第18回日本キャリアデザイン学会研究大会(2)

 昨日の続きで週末に開催された日本キャリアデザイン学会研究大会の感想です。1日め午後の自由論題では中大の佐藤博樹先生と法大の松浦民恵先生の報告も興味深いものでした。松浦先生は連続でのご登場となりました。
 在宅勤務の拡大などで人事管理上注目されている仕事と仕事以外の「境界管理」に関する調査で、仕事が生活に入り込んでいる「仕事優先」、生活が仕事に入り込んでいる「家庭優先」、双方がある「統合」、双方ともない「分離」の4タイプを、さらに意識的に境界管理に取り組んでいる「能動型」とそうでない「受動型」とに分けた8類型および上司・企業のワークライフバランス支援と、エンゲージメントや生活満足度、時間利用の満足度、仕事との心理的距離の確保および疲労回復との関係を明らかにしたものです。
 結果としては、8つの類型とエンゲージメント等の関係では、統合・能動型が最も高くなっており、エンゲージメントについては分離型を除いて有意に高くなっている一方、生活満足度については受動型がすべて有意に低い一方で能動型では有意な結果が得られていないようです。これは仕事との距離感や疲労回復でも同様の結果となっており、境界管理の能動性が重要であるように見えます。さらに上司・企業の支援を加えた分析では、上司・企業の 支援はどちらもすべてに対して有意にプラスであるなどの結果も示されています。
 結論としては統合・仕事優先・分離のそれぞれの能動型が、エンゲージメントも生活満足度も高く、企業・従業員双方に望ましい働き方であり、境界管理を能動的に適切に実施できることは企業にとっても重要と考えられること、加えて上司・企業によるワークライフバランス支援が必要であるということのようでした。

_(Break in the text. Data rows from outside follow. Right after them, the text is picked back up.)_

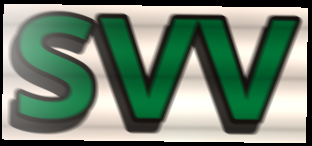
svv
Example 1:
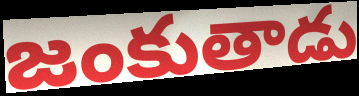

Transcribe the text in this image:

జంకుతాడు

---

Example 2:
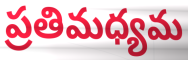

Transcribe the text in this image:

ప్రతిమధ్యమ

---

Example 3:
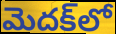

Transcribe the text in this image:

మెదక్‌లో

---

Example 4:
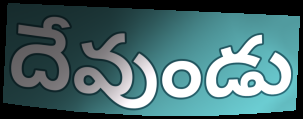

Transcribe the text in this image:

దేవుండు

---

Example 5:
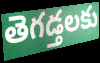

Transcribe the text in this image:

తెగడ్తలకు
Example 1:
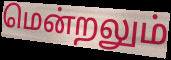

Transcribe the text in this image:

மென்றலும்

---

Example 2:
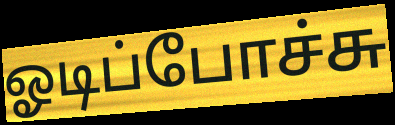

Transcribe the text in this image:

 私の感想としては、これはその場でも申し上げたのですが、受動型から能動型になることが望ましいということは非常に納得のいくものではあるのですが、受動型に甘んじざるを得ないのは仕事の問題というよりは例えば小さな子どもがいるといった家庭的な要因や業務に集中できるスペースが住宅内で確保できないといったインフラの要因などに規定されていて、これに企業が介入して能動型に変えるというのもなかなか難しいのではないかと思いました。もちろん、だからこそ上司や企業の支援がより重要となるのだ、というのもわかるのですが。
 さて1日めは自由論題セッションに続いて会場校(大正大学)企画として「時空を超えた学びの可能性 ─ 大正大学での実践例 ─」という実践報告がありました。

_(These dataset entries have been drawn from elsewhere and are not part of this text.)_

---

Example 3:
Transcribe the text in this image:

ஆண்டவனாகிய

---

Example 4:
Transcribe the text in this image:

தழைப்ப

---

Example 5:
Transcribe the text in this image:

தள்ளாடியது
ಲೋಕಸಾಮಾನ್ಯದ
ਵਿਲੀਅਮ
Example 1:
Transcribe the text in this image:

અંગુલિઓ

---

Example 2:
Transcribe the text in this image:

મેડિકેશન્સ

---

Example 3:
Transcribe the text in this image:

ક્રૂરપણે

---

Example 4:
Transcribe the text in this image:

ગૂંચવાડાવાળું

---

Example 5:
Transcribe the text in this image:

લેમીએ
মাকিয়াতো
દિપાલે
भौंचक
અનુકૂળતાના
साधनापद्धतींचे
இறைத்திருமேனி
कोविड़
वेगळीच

 大正大学は周知のとおりもともとは多宗派(天台宗真言宗豊山派真言宗智山派・浄土宗)の連合により見学された仏教系大学であり、こんにちも仏教学部は存在しますが、その他の学部は社会共生学部、地域創生学部、表現学部、心理社会学部、文学部となかなかユニークな構成になっています。中でも社会共生学部と地域創生学部は2016年に新設された新しい学部であり、地域に根差した文系総合大学を目指しているようです。
 今回は地域創生学部における地域に根差したフィールドワークによるアクティブラーニングの取り組みが紹介されました。はじめに大正大学内に設置されている地域構想研究所の阿南支局長である鈴江省吾さん、同じく藤枝支局長である天野浩史さんから実践報告がありました。鈴江さんは阿南市役所の元課長さんで、天野さんは藤枝を拠点に教育支援活動に取り組んでおられる方とのことです。さらには学部生の方からも体験報告があり、なかなか意欲的な実践が行われていることを伺わせる、たいへん充実した報告でした。
 感じたのは、これは玄田有史先生も指摘しておられたのですが、こうした立派な実践の背後には教員の方や職員の方のご苦労が相当にあるはずで、特に2016年の学部新設当初の準備は相当に大変だったと思われます。そうした中で鈴江さんや天野さんのような良好な地域のパートナーを確保できたことで、こうした学びを軌道に乗せることができたということでしょう。またコロナ禍の影響もかなりものがあったはずで、関係者や学生さんのパワーには敬服するよりありません。
 さて1日めのセッションはこれで終わり、夜はオンライン懇親会で肩の力の抜けたコミュニケーション…だったかな?まあ愉快なひと時を過ごしました。ということで2日めの感想は明日以降とさせていただきます。